Fundraising dragged on for months. Product ideas were built, torn apart, and rebuilt again. Uncertainty hung over every decision. There were nights when the pressure felt overwhelming — nights he went to bed in tears, wondering if the struggle would ever ease.
Yet every morning, he reminded himself of one truth:
This was the life he had chosen. This was the dream he wanted to build.
Pushing through doubt, exhaustion, and endless iterations, he kept going — brick by brick, line by line, decision by decision — shaping what would eventually become a multimillion-dollar startup.
From a Massive Pay Cut to Raising $6 Million in Funding
Five years after taking that drastic pay cut, Semlani’s leap of faith had come full circle. What began as a small idea during the pandemic had grown into Tartan, a fast-rising data-infrastructure company reshaping how India’s financial ecosystem accesses and verifies information.
Today, Tartan has secured over $6 million in funding from respected global investors — a milestone that proves how far the company has come. Its unified API platform now enables banks, insurers, fintechs, and large enterprises to access real-time, verified financial data with speed and accuracy.

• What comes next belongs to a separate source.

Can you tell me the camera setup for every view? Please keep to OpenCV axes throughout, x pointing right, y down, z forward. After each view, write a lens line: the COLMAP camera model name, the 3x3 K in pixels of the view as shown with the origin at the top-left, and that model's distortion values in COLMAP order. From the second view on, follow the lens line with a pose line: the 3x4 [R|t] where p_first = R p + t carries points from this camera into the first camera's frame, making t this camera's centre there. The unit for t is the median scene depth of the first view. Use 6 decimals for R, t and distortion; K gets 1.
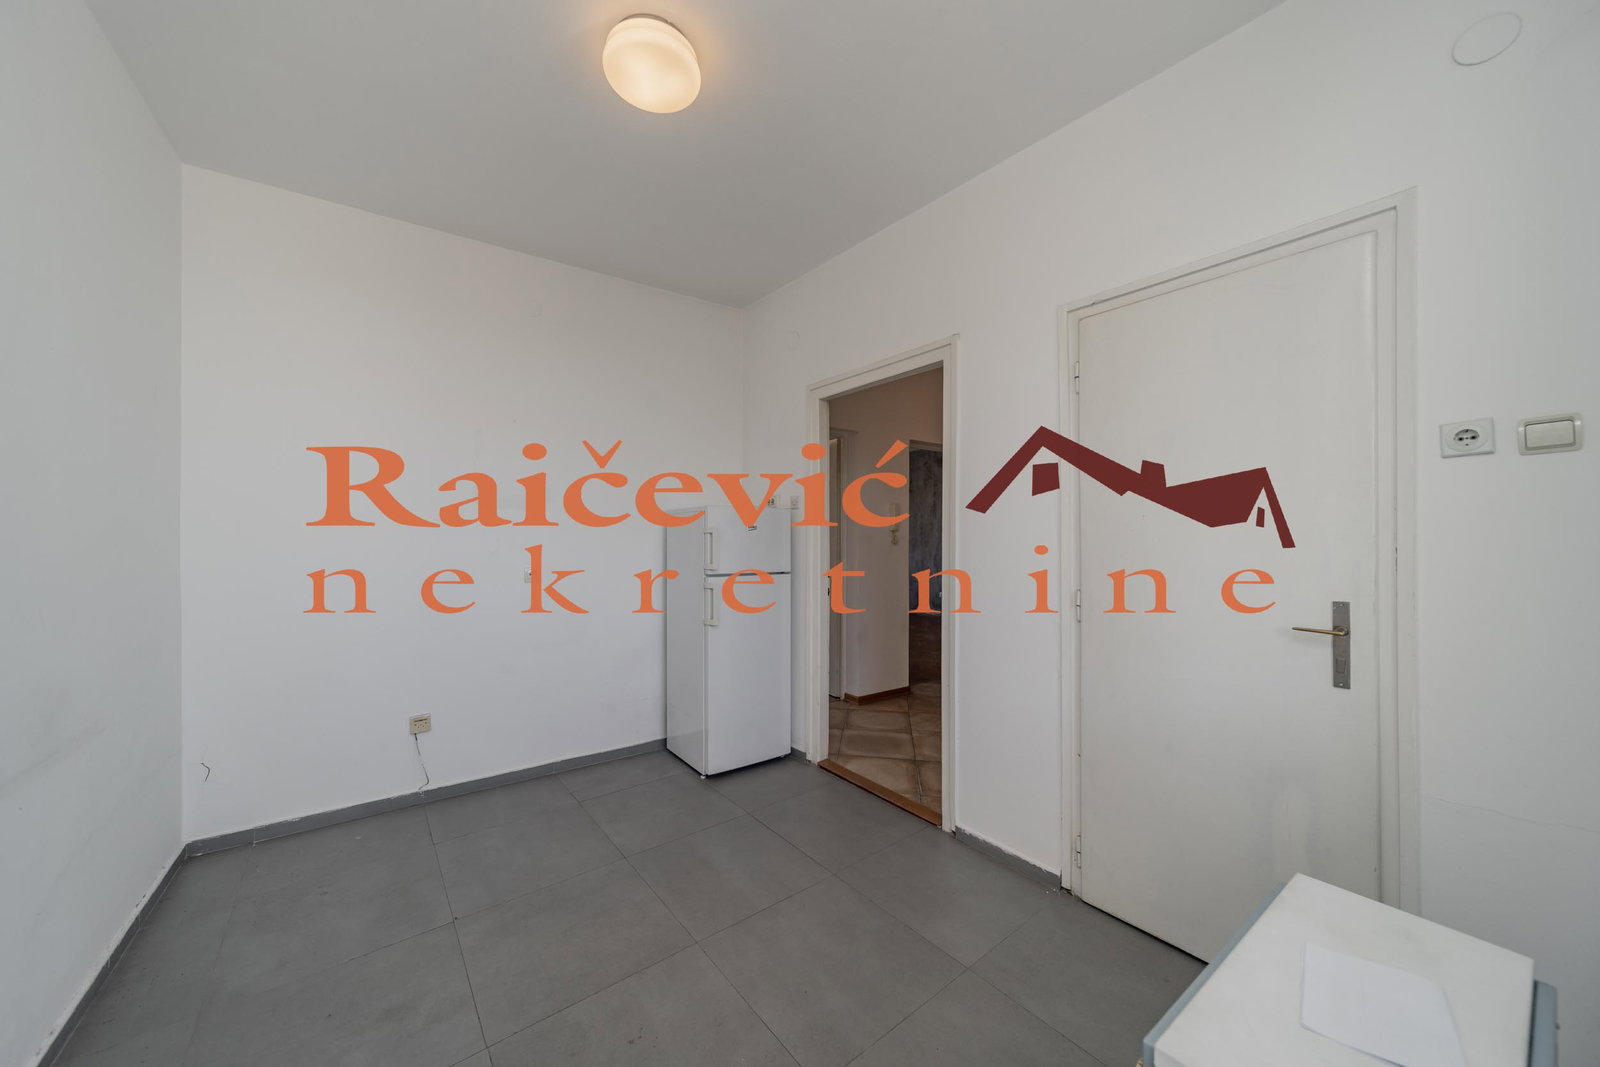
lens RADIAL K [[563.3, 0, 795.7], [0, 563.3, 536.7], [0, 0, 1]] dist [0.000104, -0.000773]
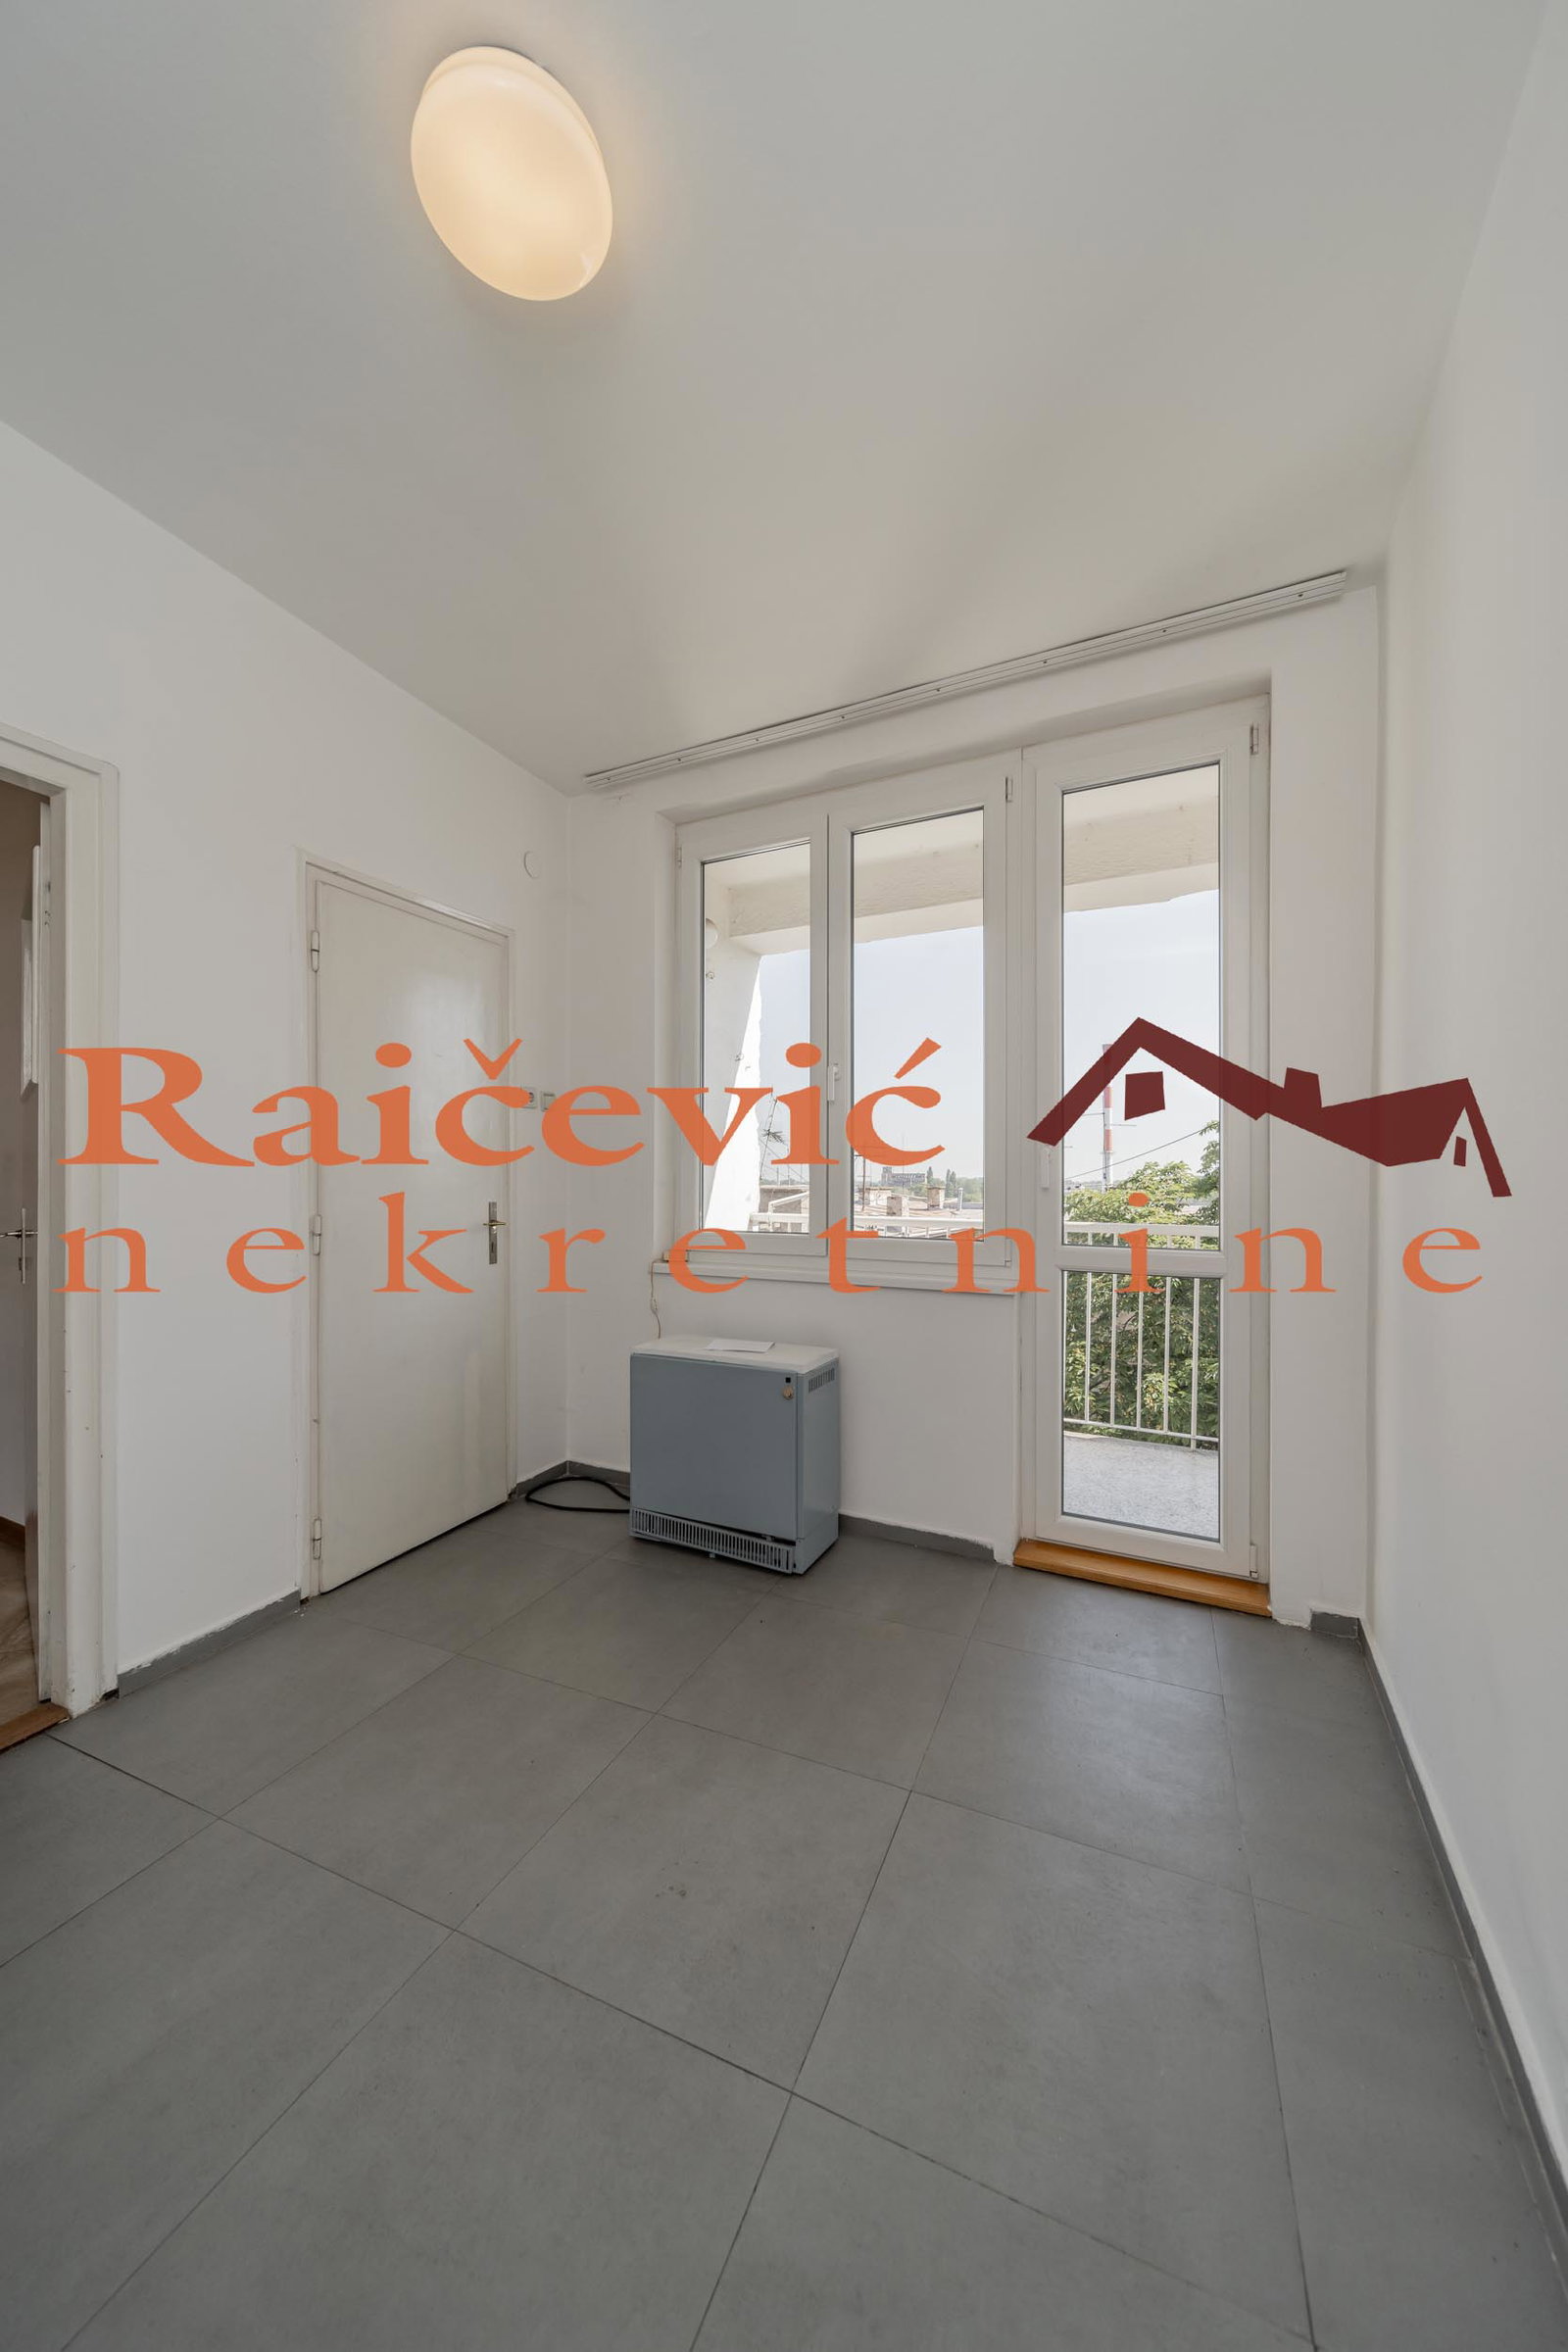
lens RADIAL K [[828.0, 0, 790.5], [0, 828.0, 1178.4], [0, 0, 1]] dist [0.000104, -0.000773]
pose [[-0.468204, 0.000975, 0.883620, -0.830944], [-0.000422, 0.999999, -0.001327, 0.042130], [-0.883620, -0.000994, -0.468203, 0.923805]]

In a poetic twist, many of the businesses Tartan now serves look very similar to the institutions where Semlani once worked.
Only this time, he’s not an employee climbing a ladder — he’s a founder building one.
Redefining What Success Really Means
Looking back, Semlani still appreciates what JPMorgan taught him — discipline, structure, and a front-row view of how large financial systems operate. Those years shaped his work ethic and sharpened his understanding of the industry.
But his definition of success has changed completely.
Today, success isn’t tied to corner offices, hefty bonuses, or job titles that impress at dinner parties. Instead, it’s measured in far simpler, far more meaningful ways:
Does he wake up excited about the work he’s building?
Does he go to bed feeling fulfilled, useful, and genuinely happy?
For Semlani, that shift — from external validation to internal satisfaction — has been the most valuable transformation of all. Success is no longer something he chases. It’s something he experiences.